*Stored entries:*
|---|
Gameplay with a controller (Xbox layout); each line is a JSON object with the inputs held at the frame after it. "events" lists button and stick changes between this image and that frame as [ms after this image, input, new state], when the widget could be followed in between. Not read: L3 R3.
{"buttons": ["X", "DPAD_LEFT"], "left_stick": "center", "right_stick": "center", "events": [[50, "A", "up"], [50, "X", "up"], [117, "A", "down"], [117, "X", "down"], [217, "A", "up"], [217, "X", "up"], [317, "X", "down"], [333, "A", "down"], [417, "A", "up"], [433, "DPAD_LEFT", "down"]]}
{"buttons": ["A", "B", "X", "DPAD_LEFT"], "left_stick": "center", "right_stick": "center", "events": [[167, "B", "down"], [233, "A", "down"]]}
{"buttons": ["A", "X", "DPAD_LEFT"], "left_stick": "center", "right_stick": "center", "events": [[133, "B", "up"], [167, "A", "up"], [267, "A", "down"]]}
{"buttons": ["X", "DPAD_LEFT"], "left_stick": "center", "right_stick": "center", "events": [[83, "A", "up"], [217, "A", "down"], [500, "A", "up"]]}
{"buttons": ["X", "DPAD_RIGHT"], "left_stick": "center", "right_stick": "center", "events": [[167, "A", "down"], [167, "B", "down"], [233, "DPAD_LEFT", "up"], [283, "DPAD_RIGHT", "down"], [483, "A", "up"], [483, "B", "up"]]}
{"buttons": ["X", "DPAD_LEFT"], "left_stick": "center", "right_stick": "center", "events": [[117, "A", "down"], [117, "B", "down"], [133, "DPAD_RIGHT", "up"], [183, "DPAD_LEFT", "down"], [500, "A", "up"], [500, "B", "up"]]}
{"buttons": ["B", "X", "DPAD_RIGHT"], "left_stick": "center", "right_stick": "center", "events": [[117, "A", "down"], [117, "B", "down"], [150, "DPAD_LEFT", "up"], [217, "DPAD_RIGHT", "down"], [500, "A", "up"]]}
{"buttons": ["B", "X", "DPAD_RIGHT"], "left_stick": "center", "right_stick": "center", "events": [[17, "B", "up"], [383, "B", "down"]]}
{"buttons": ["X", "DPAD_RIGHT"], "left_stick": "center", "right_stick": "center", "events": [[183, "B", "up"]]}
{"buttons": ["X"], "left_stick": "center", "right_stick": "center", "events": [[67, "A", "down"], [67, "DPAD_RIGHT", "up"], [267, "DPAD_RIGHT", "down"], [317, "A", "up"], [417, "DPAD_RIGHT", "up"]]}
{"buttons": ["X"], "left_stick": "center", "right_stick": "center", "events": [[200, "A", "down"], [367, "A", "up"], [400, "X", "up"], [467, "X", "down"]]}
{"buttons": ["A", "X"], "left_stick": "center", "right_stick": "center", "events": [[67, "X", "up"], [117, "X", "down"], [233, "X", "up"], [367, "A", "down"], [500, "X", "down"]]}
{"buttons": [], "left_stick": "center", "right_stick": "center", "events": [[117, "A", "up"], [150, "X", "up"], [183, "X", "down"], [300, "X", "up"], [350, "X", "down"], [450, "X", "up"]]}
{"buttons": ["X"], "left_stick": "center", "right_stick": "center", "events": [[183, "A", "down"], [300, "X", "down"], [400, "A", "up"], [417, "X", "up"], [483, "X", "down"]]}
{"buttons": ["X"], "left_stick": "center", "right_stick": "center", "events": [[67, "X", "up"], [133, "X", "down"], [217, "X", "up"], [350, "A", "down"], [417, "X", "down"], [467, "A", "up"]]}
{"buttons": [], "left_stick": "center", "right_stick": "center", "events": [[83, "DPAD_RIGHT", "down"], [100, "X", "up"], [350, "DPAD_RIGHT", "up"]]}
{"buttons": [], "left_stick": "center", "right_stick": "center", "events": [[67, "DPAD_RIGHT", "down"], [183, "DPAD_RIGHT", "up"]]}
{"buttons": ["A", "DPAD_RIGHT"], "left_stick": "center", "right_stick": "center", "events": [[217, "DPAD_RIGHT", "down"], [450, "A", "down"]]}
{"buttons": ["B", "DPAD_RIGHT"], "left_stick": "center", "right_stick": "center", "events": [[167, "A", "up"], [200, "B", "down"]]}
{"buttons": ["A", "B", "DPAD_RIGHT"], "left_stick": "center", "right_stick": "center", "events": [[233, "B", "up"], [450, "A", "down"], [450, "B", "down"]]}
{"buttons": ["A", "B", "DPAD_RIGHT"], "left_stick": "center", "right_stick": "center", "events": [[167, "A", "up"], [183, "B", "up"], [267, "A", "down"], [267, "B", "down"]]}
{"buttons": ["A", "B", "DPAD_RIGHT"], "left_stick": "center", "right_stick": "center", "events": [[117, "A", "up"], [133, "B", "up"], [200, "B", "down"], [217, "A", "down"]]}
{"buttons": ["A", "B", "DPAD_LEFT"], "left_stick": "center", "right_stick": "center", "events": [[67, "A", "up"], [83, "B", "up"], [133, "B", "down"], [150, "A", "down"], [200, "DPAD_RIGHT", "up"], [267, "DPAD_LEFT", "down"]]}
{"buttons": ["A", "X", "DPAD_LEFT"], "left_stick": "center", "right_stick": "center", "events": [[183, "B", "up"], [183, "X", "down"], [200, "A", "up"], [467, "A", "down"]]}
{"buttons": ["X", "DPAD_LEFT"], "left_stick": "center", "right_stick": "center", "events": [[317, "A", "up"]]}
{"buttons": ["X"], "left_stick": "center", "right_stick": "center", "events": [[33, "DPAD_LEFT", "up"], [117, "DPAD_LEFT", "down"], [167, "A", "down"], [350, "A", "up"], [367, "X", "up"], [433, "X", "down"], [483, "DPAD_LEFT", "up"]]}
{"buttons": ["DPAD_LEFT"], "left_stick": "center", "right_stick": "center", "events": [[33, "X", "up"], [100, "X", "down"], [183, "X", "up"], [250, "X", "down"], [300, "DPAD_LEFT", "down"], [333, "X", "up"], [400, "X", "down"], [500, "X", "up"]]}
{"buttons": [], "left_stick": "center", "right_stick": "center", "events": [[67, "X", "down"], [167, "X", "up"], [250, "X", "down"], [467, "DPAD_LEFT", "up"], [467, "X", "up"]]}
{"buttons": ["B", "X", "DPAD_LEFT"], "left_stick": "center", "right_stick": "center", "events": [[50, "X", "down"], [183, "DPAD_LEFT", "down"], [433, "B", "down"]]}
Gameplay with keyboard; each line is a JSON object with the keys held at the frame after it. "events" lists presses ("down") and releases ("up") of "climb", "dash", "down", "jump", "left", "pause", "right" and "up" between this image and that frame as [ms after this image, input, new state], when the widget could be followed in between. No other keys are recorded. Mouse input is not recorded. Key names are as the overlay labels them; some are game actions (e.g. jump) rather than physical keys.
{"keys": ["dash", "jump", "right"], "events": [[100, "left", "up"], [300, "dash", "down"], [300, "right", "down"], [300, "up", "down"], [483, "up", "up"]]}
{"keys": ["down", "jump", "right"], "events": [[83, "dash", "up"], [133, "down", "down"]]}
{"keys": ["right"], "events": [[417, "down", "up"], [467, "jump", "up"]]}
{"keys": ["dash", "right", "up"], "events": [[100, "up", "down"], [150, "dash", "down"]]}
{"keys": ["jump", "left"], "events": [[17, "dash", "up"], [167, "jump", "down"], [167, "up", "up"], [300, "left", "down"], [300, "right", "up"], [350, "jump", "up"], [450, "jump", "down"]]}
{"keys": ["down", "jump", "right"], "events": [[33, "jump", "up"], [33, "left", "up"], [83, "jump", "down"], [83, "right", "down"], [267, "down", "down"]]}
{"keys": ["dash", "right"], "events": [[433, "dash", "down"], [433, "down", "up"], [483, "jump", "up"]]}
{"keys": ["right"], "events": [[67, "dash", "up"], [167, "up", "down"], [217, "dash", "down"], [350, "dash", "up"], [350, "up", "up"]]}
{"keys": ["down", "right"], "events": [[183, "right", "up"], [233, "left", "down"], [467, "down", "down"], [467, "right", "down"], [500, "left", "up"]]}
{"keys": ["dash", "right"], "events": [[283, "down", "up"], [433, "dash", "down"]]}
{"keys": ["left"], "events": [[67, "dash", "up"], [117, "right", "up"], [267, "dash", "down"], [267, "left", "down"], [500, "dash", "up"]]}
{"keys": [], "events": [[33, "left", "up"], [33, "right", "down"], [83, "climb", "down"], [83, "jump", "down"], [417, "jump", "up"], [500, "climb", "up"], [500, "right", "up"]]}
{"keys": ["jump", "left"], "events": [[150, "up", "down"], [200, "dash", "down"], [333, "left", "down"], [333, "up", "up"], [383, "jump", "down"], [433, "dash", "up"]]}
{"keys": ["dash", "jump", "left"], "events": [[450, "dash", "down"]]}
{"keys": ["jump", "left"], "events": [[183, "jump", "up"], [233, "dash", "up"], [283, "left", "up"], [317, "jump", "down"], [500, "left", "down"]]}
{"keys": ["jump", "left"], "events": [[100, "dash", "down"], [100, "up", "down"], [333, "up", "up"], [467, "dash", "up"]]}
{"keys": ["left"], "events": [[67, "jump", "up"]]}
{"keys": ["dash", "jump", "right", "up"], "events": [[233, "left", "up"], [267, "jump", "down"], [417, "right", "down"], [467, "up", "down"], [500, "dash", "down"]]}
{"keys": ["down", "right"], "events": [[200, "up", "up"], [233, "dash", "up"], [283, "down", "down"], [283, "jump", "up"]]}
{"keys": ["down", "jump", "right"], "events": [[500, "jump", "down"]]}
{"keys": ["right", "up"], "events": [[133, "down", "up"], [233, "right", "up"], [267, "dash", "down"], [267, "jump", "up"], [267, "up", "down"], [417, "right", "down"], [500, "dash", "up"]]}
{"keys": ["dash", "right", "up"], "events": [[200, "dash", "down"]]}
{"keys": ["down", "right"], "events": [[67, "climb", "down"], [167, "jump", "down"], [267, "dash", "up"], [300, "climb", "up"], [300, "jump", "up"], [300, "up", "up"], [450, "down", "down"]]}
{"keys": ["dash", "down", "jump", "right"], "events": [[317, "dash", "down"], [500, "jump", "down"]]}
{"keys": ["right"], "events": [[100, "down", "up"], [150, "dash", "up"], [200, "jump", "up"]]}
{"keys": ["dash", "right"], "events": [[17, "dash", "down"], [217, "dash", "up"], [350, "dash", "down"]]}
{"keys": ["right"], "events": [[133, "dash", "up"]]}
|---|
*To do:*
Check every line of the data for the string "Gameplay". Give the number of lines that have it, and only that.

*Solution:*
2